• **WRITTEN TASK**:
Return each line from the records below that contains the word "values".

• **Chart reading data**:
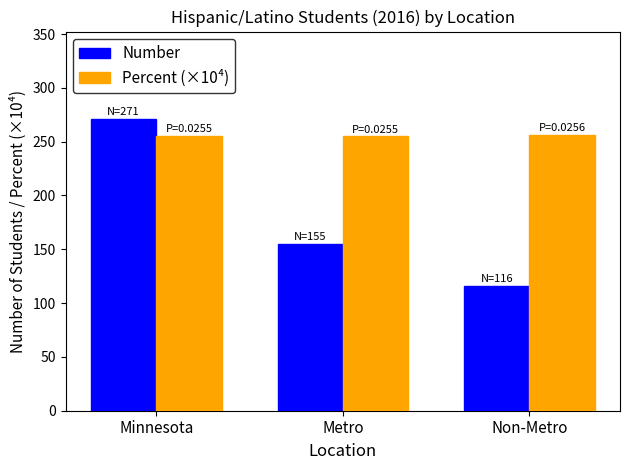

What is the average value of the Number series?

180.7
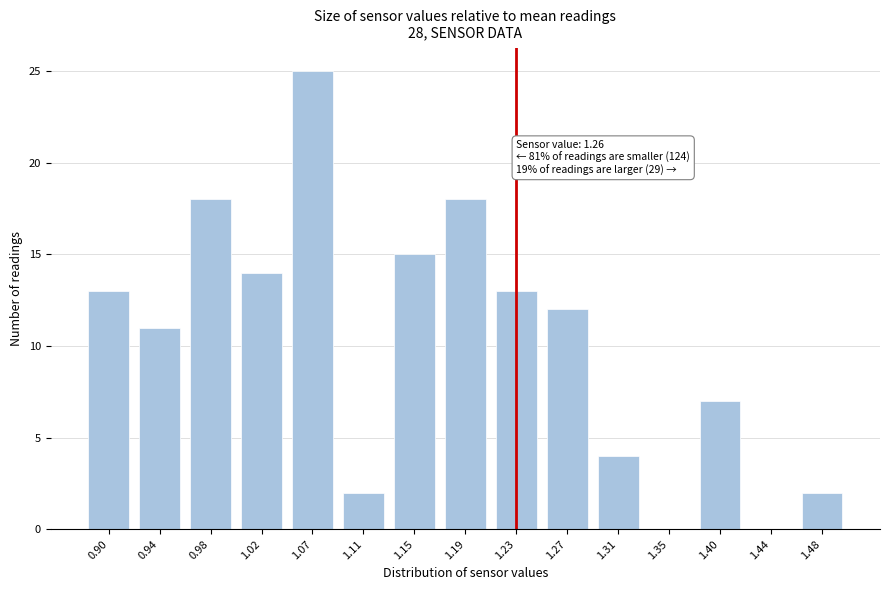

Reading left to right, what are all the values shown in this chart?

0.90=13	0.94=11	0.98=18	1.02=14	1.07=25	1.11=2	1.15=15	1.19=18	1.23=13	1.27=12	1.31=4	1.35=0	1.40=7	1.44=0	1.48=2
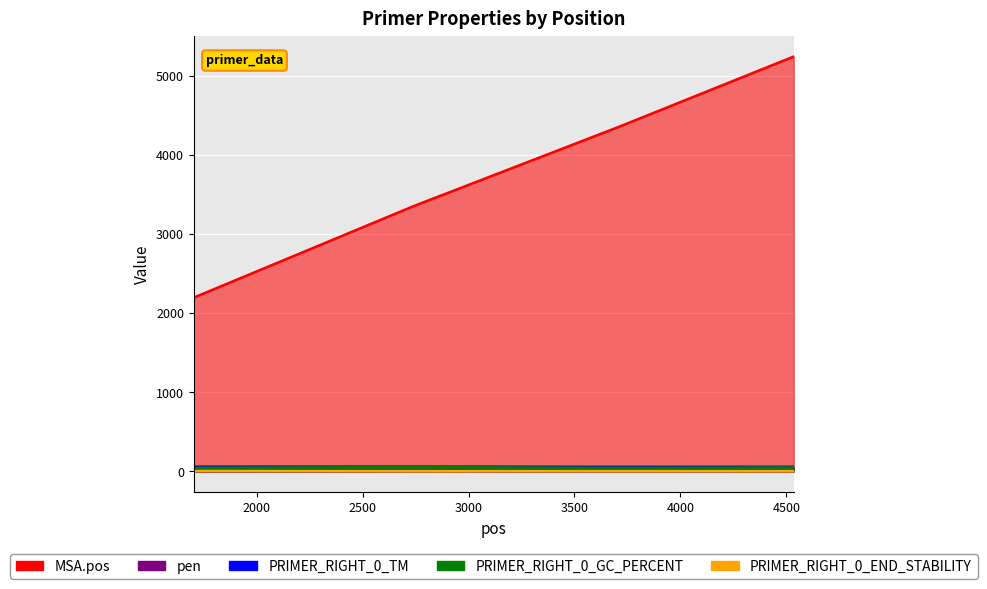

How many lines are shown in the chart?

5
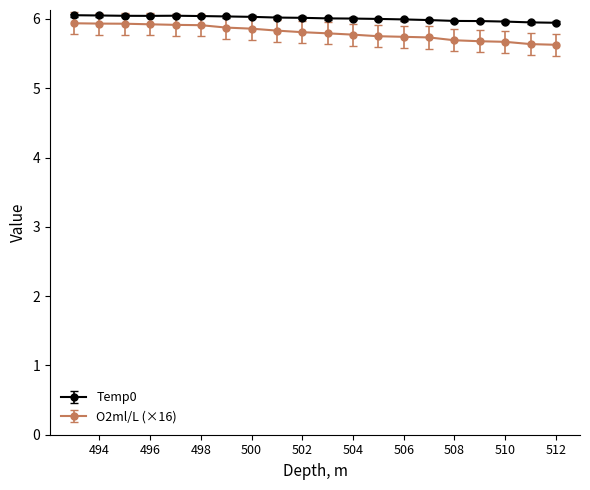

What is the sum of all Temp0 values?

120.2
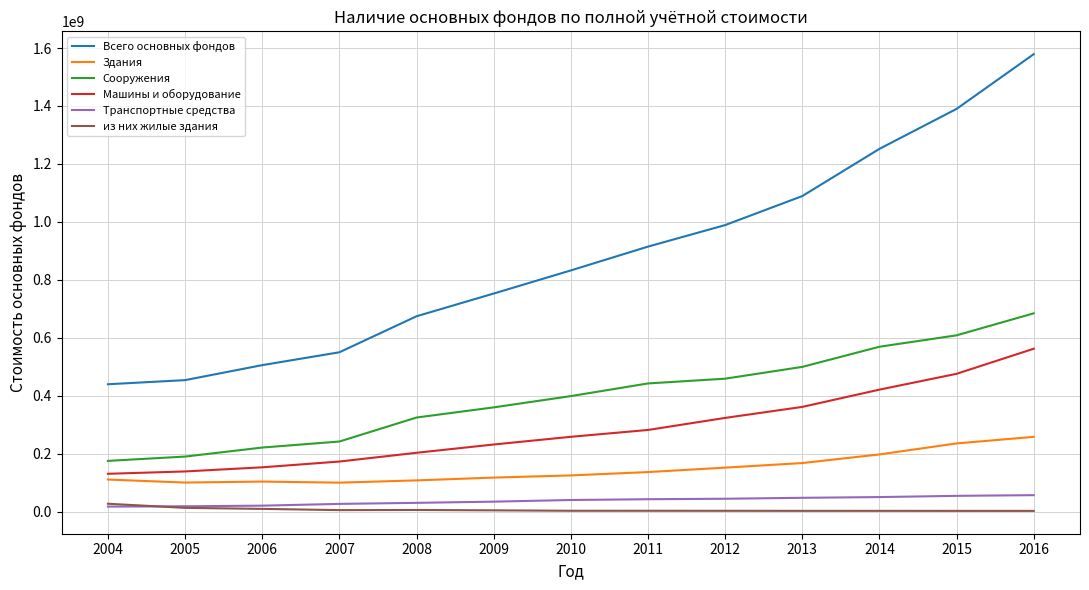

The value of Здания at 2004 is 110324865. True or false?

True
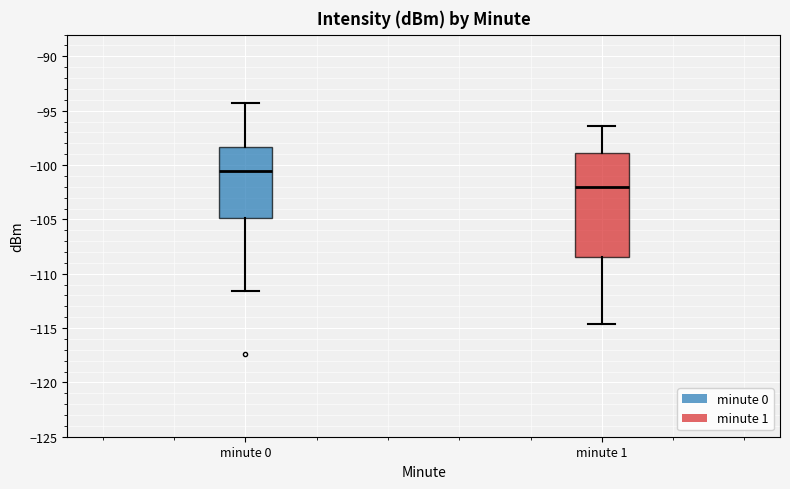

Reading left to right, transcribe this box plot: for each box, give where its median line is, the range the box spans, and where its two whiskers end, as read against the y-axis. The values are not printed on the chart, so give them approximately, as read against the axis.

minute 0: median -100.5, box -105.0 to -98.5, whiskers -111.5 to -94.5
minute 1: median -102.0, box -108.5 to -99.0, whiskers -114.5 to -96.5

• **RESULT OF THIS EXERCISE**:
Reading left to right, what are all the values shown in this chart?
What is the sum of all Temp0 values?
Reading left to right, transcribe this box plot: for each box, give where its median line is, the range the box spans, and where its two whiskers end, as read against the y-axis. The values are not printed on the chart, so give them approximately, as read against the axis.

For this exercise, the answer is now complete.